Start of Task input

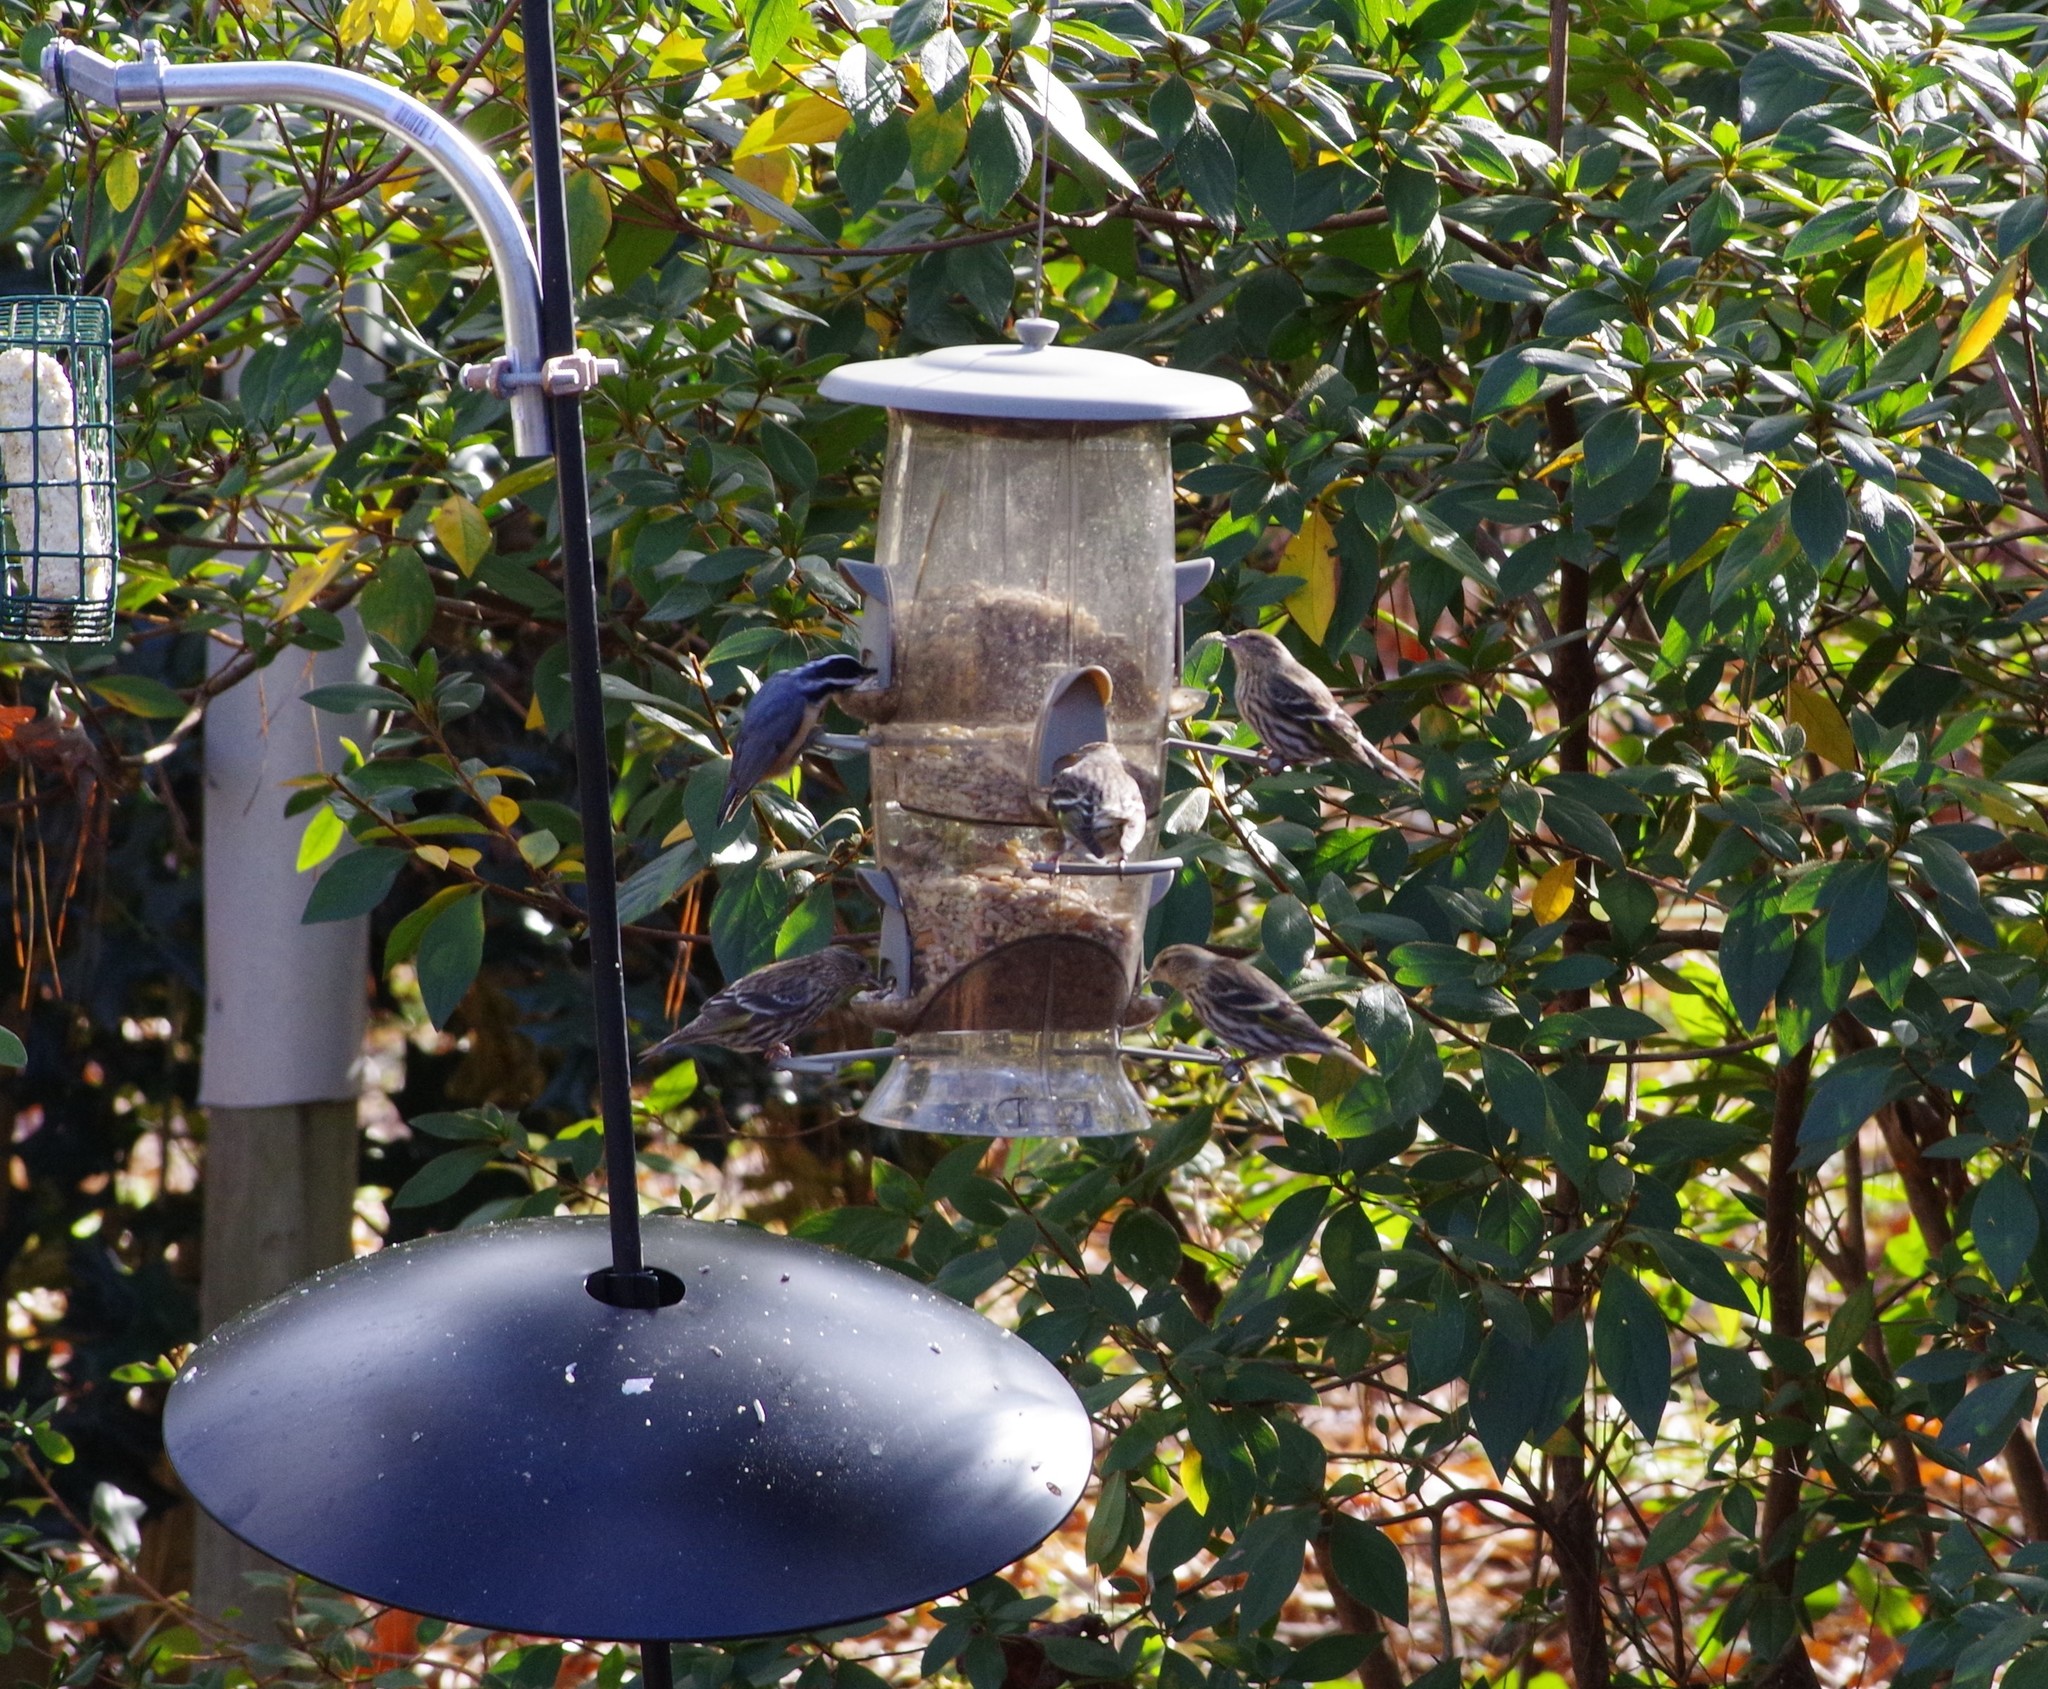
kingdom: Animalia
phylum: Chordata
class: Aves
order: Passeriformes
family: Fringillidae
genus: Spinus
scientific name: Spinus pinus
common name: Pine siskin
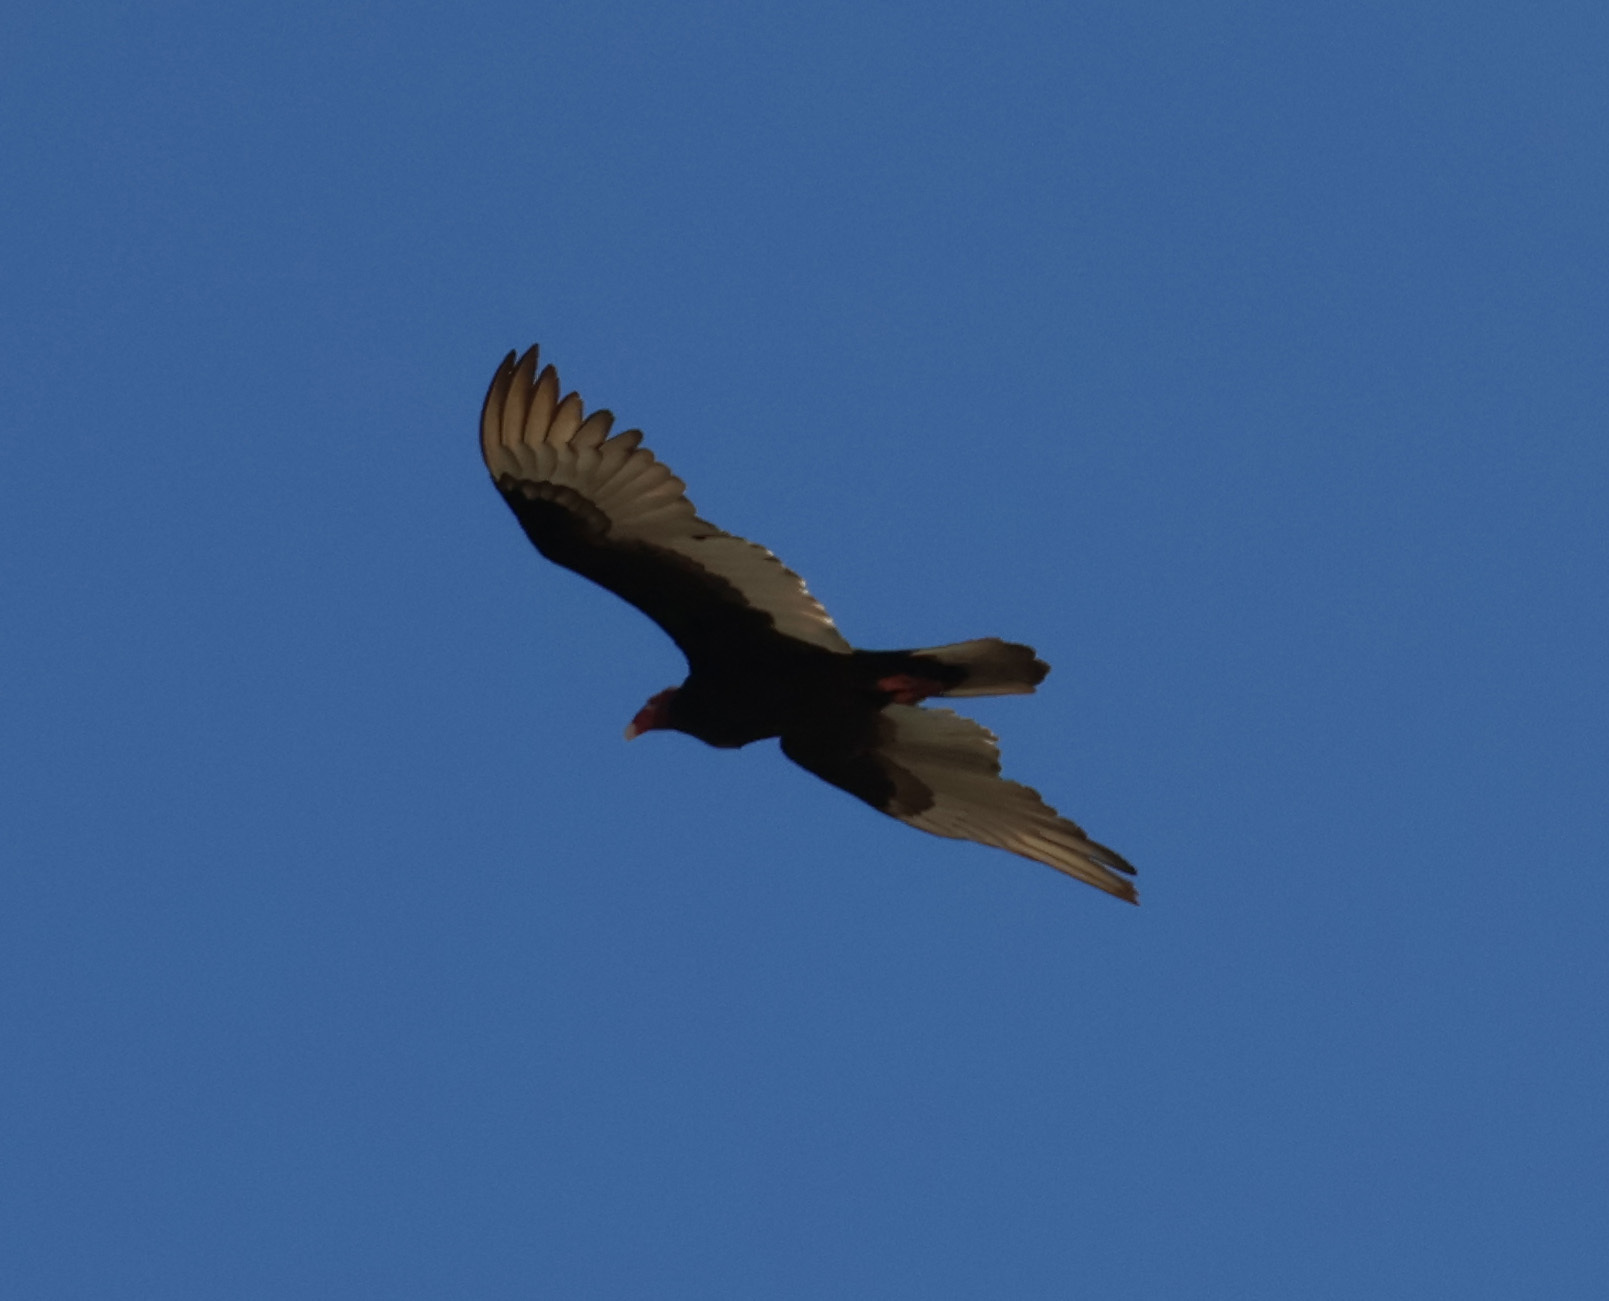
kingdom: Animalia
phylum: Chordata
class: Aves
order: Accipitriformes
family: Cathartidae
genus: Cathartes
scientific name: Cathartes aura
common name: Turkey vulture
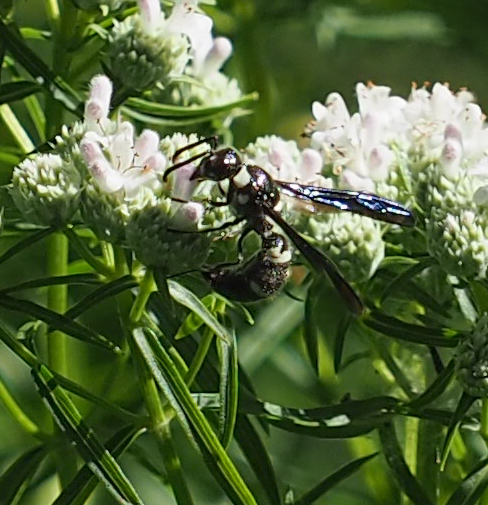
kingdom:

End of Task input

◆ Task requirements ◆
Rewrite all the lines above as a numbered list, dropping any blank lines and leaving out the pictures.

◆ Complete answer ◆
1. kingdom: Animalia
2. phylum: Chordata
3. class: Aves
4. order: Passeriformes
5. family: Fringillidae
6. genus: Spinus
7. scientific name: Spinus pinus
8. common name: Pine siskin
9. kingdom: Animalia
10. phylum: Chordata
11. class: Aves
12. order: Accipitriformes
13. family: Cathartidae
14. genus: Cathartes
15. scientific name: Cathartes aura
16. common name: Turkey vulture
17. kingdom:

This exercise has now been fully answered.